There they sank down where they had begun to rest, doubly exhausted now; and Niun stared at Duncan thoughtfully, thinking what might have happened, and what damage might have been done them.
There was Melein, fragile with her injury.
And there was an aircraft in the vicinity that wanted only the least error from them, the least slip into the open at the wrong moment, in order to locate and put an end to them.
“Cover your face,” Niun said at last.
Duncan stared at him sullenly, as if he would defy that order, but in the end he lowered his eyes and arranged the veil, and stared at him still.
The dus moaned and reared up.
“Yai!” Niun ordered him, and he subsided, swaying nervously. The dus-anger stirred his own blood. He fought it down and mastered it, as a man must, who went among dusei, be more rational than they.
Duncan shifted aside, tearing his glance from them and the beasts, fixing it instead on the rock before them.
“We will move on,” said Melein after a time, and pulled herself to her feet, carefully, painfully. She faltered, needed Niun’s immediate hand to steady her.
But she set her hand; then upon the dus, and the beast ambled out to the fore, and she was able to walk at its side, a slow pace and deliberate—the beast the only safety they had in this dark and close passage through the rocks.
Niun gathered up the water flasks, and left the human all the rest of the burden to carry, and hurried him on with a heavy hand, in among the two other dusei, before they should lose sight of Melein’s pale figure.
The dusei, their oily hides immune to the poison of windflowers, their keen senses aware of other
dangers, were the only means by which they could dare to move after dark in this place; and the dark, as Melein was surely reckoning, was friendly to them as it would not be those that pursued them.
The long walk, led them into more open areas, where they crossed fearfully exposed stretches of sand under the ragged clouds; and they made it in among the sandstone formations again as they heard the distant sound of the aircraft still in the area.
It came close. Duncan looked to the skies as if in hope, looked back sharply as Niun whipped the av-tlen from its sheath, a whisper of edged metal.
They faced each other, he and Duncan, standing still as the aircraft circled off again, out of hearing. Niun put the weapon back into its sheath with a practiced reverse.
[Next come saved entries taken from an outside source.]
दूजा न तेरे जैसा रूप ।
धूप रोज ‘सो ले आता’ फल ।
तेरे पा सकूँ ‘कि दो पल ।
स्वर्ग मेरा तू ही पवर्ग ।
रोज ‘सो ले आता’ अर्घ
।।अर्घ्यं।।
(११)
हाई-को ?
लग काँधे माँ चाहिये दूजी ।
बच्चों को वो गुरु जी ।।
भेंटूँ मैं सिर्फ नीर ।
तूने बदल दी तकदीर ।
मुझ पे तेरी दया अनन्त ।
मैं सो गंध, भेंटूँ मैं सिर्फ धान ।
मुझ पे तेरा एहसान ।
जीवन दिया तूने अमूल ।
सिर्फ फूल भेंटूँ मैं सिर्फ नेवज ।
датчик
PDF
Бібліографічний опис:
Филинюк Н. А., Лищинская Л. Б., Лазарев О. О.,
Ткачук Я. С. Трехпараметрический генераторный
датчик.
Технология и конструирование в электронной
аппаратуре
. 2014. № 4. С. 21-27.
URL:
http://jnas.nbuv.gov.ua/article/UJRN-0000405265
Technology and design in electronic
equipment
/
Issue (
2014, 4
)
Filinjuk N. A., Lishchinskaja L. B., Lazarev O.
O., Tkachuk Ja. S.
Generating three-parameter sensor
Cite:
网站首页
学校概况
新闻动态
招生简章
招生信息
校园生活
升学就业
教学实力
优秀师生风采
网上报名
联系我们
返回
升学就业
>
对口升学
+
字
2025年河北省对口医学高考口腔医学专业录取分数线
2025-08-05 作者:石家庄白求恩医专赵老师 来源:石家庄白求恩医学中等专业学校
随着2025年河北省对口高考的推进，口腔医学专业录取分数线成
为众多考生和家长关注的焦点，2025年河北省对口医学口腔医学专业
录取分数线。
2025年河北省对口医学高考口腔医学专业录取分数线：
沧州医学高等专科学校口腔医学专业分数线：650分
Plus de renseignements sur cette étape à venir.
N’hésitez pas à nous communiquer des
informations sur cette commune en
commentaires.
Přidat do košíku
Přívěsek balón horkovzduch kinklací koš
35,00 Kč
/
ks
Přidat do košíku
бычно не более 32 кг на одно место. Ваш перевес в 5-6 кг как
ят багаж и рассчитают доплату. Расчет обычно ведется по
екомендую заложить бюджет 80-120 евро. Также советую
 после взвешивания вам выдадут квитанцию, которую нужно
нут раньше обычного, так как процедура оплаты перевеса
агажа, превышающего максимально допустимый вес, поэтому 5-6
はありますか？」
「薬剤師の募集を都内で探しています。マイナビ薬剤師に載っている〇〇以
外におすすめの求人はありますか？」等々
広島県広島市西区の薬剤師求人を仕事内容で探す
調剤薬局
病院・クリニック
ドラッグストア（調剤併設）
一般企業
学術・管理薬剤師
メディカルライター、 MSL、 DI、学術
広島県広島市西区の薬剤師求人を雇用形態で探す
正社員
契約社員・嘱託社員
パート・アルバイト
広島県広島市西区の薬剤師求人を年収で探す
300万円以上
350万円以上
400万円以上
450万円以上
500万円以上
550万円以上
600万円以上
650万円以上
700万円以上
“Someone,” Duncan said, his voice almost unrecognizable from his raw throat, “someone knows where to look for you. I somehow don’t think my people would know that.”
It was sense that struck cold to Niun’s heart. He glanced at Melein.
“We cannot stop again for rest,” she said. “They must not find us, not here. We must be at the place before light and come away again. Niun, let us hurry.”
He pushed the human gently. “Come,” he said.
“Is it her?” Duncan asked, nodded back toward Melein without moving from where he stood. “Is it somehow to do with her that the regul keep after you?”
“It could not be,” he said with assurance; and then another thought began to grow in him with horrid clarity, mental process working again where for a long time there had been only shock. He looked again to Melein, spoke in the hal’ari, the high language. “It could not be that they are hunting us. They could not know that we exist. What are two mri to them, with others dead? Or how could regul have reached the edun to know survivors left it? They could not have climbed among those ruins. It is this human, this cursed human. He has ties back in the city, a master, and for his sake the regul tracked me across the flats. If it is the regul, they are still on that trail. There are regul and humans at work in this thing.”